▶ **Work task**: Keep only the lines of the listing that include the word "format", and copy them.

▶ **Provided records**:
++++++
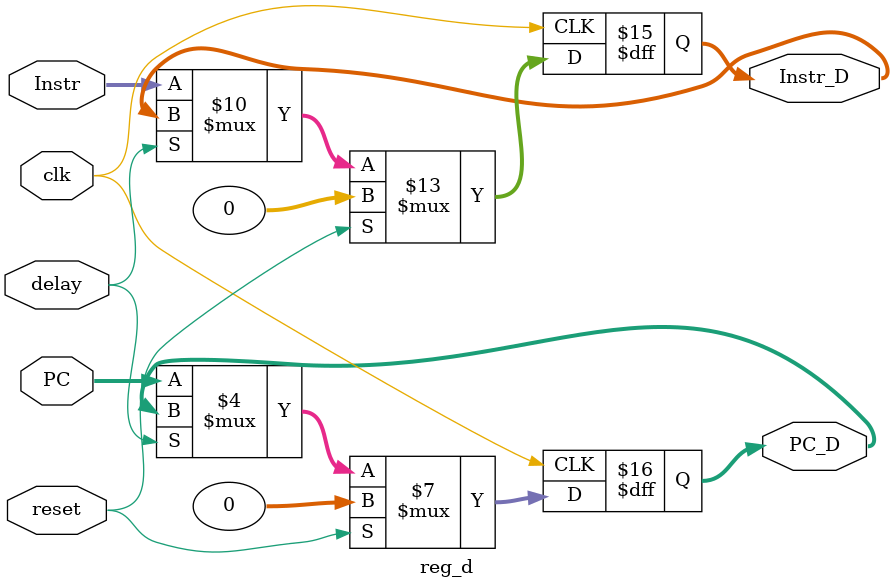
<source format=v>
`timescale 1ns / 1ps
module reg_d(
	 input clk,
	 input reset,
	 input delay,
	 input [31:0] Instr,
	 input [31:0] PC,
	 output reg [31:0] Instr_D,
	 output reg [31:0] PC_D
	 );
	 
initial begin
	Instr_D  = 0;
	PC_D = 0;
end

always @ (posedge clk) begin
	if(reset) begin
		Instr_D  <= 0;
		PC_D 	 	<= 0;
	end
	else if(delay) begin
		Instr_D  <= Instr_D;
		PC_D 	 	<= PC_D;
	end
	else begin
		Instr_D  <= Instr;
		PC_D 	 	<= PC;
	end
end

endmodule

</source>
++++++
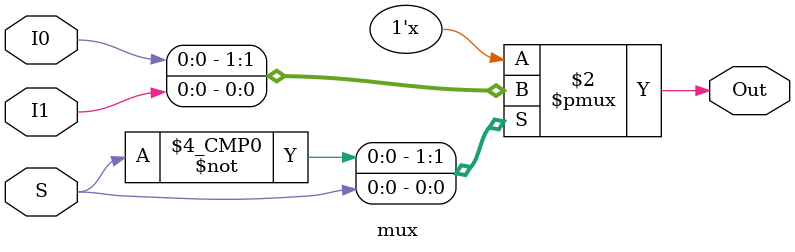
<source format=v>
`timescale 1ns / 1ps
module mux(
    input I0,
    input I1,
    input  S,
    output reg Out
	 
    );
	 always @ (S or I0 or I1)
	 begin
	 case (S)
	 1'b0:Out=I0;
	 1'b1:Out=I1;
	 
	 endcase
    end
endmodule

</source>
++++++
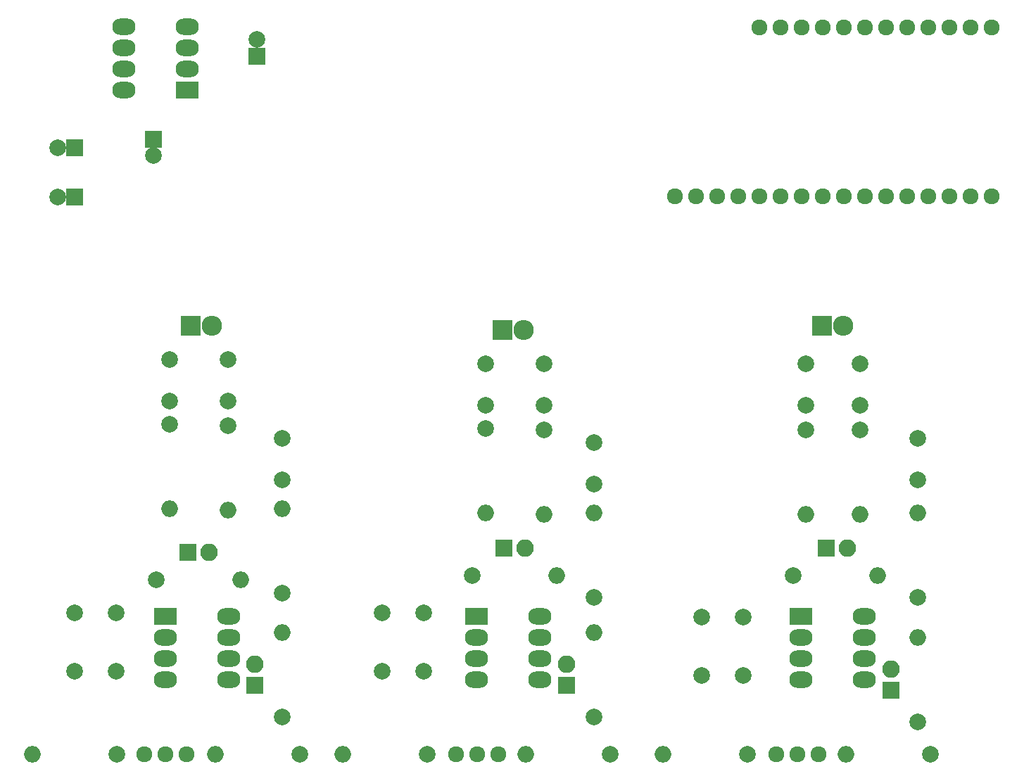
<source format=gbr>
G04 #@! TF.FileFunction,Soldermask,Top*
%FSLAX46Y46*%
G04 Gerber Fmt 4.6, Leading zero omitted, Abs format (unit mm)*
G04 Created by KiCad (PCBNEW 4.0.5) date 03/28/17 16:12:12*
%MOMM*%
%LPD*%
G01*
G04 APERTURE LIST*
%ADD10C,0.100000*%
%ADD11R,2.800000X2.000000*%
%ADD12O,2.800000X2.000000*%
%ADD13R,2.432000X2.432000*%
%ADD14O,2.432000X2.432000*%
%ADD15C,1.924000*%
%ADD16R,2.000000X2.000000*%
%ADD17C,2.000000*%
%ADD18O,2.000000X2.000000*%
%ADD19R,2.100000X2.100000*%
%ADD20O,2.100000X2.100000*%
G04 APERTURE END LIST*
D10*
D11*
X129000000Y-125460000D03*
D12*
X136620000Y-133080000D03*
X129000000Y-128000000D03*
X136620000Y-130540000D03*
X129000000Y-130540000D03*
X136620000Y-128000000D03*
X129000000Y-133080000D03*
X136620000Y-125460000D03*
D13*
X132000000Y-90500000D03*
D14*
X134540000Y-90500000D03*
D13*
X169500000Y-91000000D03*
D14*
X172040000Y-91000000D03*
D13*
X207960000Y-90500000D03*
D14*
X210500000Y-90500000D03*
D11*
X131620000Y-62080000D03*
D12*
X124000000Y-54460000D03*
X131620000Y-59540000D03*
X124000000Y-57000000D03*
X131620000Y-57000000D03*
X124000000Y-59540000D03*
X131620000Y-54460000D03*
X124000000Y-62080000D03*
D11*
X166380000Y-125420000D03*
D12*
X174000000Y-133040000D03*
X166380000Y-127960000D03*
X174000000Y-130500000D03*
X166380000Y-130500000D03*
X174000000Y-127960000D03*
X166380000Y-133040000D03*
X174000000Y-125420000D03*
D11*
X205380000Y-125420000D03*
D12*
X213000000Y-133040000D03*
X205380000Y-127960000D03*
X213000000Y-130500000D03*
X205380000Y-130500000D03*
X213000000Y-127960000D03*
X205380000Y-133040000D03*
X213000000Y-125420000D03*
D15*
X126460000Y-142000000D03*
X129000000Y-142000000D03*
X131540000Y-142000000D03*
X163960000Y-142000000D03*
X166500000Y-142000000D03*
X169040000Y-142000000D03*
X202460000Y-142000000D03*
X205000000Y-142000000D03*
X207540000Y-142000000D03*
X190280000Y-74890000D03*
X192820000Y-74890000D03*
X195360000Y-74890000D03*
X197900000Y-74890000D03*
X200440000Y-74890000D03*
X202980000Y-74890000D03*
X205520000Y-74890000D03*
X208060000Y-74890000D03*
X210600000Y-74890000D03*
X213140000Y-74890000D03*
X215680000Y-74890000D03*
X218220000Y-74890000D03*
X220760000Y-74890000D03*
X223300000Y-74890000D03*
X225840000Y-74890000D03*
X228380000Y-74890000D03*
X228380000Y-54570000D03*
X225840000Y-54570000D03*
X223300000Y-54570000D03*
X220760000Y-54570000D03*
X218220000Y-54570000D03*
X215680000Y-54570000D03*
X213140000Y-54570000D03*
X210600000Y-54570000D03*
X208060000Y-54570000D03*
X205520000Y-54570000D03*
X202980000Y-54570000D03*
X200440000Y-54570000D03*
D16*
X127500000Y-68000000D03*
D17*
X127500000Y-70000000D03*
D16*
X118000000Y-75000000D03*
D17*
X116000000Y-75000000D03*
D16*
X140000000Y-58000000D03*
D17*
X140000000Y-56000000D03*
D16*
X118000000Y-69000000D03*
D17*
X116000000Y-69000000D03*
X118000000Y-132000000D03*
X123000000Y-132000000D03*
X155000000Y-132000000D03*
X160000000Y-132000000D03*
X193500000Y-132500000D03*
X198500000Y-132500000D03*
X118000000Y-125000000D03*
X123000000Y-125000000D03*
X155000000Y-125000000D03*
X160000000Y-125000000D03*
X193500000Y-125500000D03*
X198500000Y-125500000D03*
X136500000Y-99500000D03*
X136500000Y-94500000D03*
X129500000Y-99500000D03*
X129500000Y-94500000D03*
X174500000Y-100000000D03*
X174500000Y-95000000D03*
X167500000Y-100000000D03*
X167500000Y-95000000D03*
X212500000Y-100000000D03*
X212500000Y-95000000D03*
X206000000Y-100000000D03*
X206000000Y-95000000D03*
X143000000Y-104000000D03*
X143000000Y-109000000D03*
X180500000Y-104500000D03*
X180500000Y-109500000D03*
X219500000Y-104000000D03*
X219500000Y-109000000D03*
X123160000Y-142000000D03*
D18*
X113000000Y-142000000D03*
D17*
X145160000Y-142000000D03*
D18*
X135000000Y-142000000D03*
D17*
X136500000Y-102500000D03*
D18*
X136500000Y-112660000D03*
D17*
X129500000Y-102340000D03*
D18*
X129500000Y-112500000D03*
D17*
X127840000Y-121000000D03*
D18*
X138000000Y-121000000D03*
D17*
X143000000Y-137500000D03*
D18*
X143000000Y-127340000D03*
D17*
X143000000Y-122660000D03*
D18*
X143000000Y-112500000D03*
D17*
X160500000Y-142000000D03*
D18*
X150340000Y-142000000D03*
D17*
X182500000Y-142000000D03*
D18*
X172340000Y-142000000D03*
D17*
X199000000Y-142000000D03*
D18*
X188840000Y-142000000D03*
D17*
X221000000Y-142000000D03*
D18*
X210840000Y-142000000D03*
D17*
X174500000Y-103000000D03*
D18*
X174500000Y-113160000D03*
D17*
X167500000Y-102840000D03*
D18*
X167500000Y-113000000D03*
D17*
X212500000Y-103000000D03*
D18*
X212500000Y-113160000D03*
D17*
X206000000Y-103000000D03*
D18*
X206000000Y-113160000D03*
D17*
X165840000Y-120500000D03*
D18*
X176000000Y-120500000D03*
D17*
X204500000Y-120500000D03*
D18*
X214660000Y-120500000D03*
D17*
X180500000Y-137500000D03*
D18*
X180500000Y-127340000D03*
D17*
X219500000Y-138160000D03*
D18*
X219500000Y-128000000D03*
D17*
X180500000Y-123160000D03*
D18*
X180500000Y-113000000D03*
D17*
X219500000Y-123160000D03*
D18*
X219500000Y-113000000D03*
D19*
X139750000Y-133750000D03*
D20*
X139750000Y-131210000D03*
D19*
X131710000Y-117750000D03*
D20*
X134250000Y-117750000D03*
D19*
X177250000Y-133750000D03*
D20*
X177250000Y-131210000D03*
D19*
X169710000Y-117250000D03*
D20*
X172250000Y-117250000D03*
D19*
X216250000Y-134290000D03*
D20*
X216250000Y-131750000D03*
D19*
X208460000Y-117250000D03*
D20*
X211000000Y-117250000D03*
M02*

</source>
++++++
▶ **Solution**:
<source format=v>
<source format=v>
<source format=gbr>
G04 Gerber Fmt 4.6, Leading zero omitted, Abs format (unit mm)*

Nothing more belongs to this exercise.